Quantity doesn’t necessarily mean quality

It goes without saying that crypto is newsworthy, for better or worse - and when crypto declines, it quickly creates headlines; especially given the high level of retail interest and exposure, as well as the high level of visibility relative to traditional (aka “boring”) financial products. Overall, of the thousands of articles written on the sector of late, most were negative in sentiment and reflected a persistent zeitgeist that if crypto isn’t a fad, it should be. The volume of this noise, however, isn’t necessarily reflective of quality of insight. So rather than list out dozens of examples of off-base commentary, we’d instead point to pieces like this summary on financial content curator Nerdwallet as positive exceptions to what often looks like pretty slanted commentary. Neither of these pieces reflects crypto-zealotry. Instead, they take a measured, high-level view of both the spaces challenges and opportunities. That view aligns far more closely with our own than with the mass of mainstream coverage.

The long view matters

Hivemind was built on a belief in the long-term, enduring value that will be created by innovations in blockchain technology. Unsurprisingly, this view is one that is not universally accepted (yet?) and welcomes critique - especially in down markets.  For disruptive technologies in general, and crypto in particular, this is nothing new. A good depiction of this behavior can be seen at this clever site, (screenshot below), which charts bitcoin’s price against anti-bitcoin commentary.
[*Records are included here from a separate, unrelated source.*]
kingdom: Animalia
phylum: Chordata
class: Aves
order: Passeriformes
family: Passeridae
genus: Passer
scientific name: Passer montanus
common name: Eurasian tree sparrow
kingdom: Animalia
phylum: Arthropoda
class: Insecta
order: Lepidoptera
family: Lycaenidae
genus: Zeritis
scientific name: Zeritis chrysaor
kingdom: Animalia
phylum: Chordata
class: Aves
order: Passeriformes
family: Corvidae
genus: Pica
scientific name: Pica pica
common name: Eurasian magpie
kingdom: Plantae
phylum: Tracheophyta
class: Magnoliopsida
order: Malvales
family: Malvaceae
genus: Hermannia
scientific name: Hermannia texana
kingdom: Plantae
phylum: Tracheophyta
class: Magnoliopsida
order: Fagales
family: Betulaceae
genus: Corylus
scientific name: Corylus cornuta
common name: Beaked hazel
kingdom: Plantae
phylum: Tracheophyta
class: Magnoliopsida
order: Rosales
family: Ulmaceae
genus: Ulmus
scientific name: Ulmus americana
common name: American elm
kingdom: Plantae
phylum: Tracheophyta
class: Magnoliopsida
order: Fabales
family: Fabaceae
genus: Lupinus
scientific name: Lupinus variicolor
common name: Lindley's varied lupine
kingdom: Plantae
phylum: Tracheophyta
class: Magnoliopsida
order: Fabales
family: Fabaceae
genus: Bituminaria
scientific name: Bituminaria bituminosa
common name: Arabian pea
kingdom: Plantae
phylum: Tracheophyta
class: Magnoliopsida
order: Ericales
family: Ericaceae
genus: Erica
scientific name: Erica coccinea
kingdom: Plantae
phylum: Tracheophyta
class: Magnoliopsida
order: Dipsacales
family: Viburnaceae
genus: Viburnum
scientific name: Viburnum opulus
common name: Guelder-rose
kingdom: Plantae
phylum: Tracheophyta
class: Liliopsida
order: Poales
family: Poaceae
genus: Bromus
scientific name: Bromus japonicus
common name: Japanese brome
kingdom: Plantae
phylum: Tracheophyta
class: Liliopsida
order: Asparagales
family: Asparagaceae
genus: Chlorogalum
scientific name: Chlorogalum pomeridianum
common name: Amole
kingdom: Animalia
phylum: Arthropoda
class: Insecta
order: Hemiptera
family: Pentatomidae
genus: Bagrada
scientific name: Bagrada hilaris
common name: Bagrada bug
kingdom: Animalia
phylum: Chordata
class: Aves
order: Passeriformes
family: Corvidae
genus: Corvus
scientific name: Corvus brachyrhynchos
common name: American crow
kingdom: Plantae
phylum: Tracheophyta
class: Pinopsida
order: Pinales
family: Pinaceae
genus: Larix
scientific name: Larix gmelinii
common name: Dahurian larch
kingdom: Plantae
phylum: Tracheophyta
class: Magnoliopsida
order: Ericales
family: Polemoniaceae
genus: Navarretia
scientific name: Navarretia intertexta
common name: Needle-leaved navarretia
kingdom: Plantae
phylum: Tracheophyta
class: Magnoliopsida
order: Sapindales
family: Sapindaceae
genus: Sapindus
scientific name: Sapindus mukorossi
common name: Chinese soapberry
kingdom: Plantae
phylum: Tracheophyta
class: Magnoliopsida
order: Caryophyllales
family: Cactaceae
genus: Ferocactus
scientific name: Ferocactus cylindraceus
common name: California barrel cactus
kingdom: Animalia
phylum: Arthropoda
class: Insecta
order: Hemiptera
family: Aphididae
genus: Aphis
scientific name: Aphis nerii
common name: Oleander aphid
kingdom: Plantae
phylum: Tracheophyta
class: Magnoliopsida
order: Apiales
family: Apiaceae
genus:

Even with the recent falloff, it’s obvious that over the past decade-plus, that one currency repeatedly has proven doomsayers wrong. While this itself is not a justification for investing, nor an apologia for crypto’s excesses, it is cause to be skeptical of the skeptics. Those who folded at the first sign of negative bitcoin commentary would have sacrificed astronomical returns over the proceeding years. The long view matters.

Timing is everything ( and overleveraging is always risky, regardless of asset class)

More broadly than bitcoin, we’ve seen a pandemic-driven, supply-chain-compromised, inflationary environment wreak havoc with almost all financial markets worldwide. As destructive to value as this moment in time has been relative to previous highs, it has also created a plethora of investment opportunities, for the right teams with the right background and resources.

Hivemind’s general view here is that we’re seeing a significant value correction in terms of pricing, and have shifted some of our asset allocation accordingly, to take advantage of these moves. Further, due to our multi-strategy approach, we’re not subject to short-term time horizons that limit our ability to participate across markets, nor are we subject to liquidity or margin issues. This presents both compelling opportunities, as well as the ability to capitalize on them.

Net-net, while there have been some troubling failures of both firms and of assets, we do not see those as indicators of a lack of integrity in crypto overall. As others have documented, many of the platform collapses had involved overleverage, which is a risk across traditional capital markets and even personal finance, and clearly not limited just to crypto. Distinctions about whether or not traditional finance platforms could have leveraged themselves as much as Three Arrows seems like splitting hairs.

To be clear: we are not dismissing the massive paper (and realized) losses in markets, crypto and otherwise, over the last year. We simply are saying that these value shocks - however anecdotally dramatic - may have just expanded our opportunity set more dramatically than we ever could have hoped.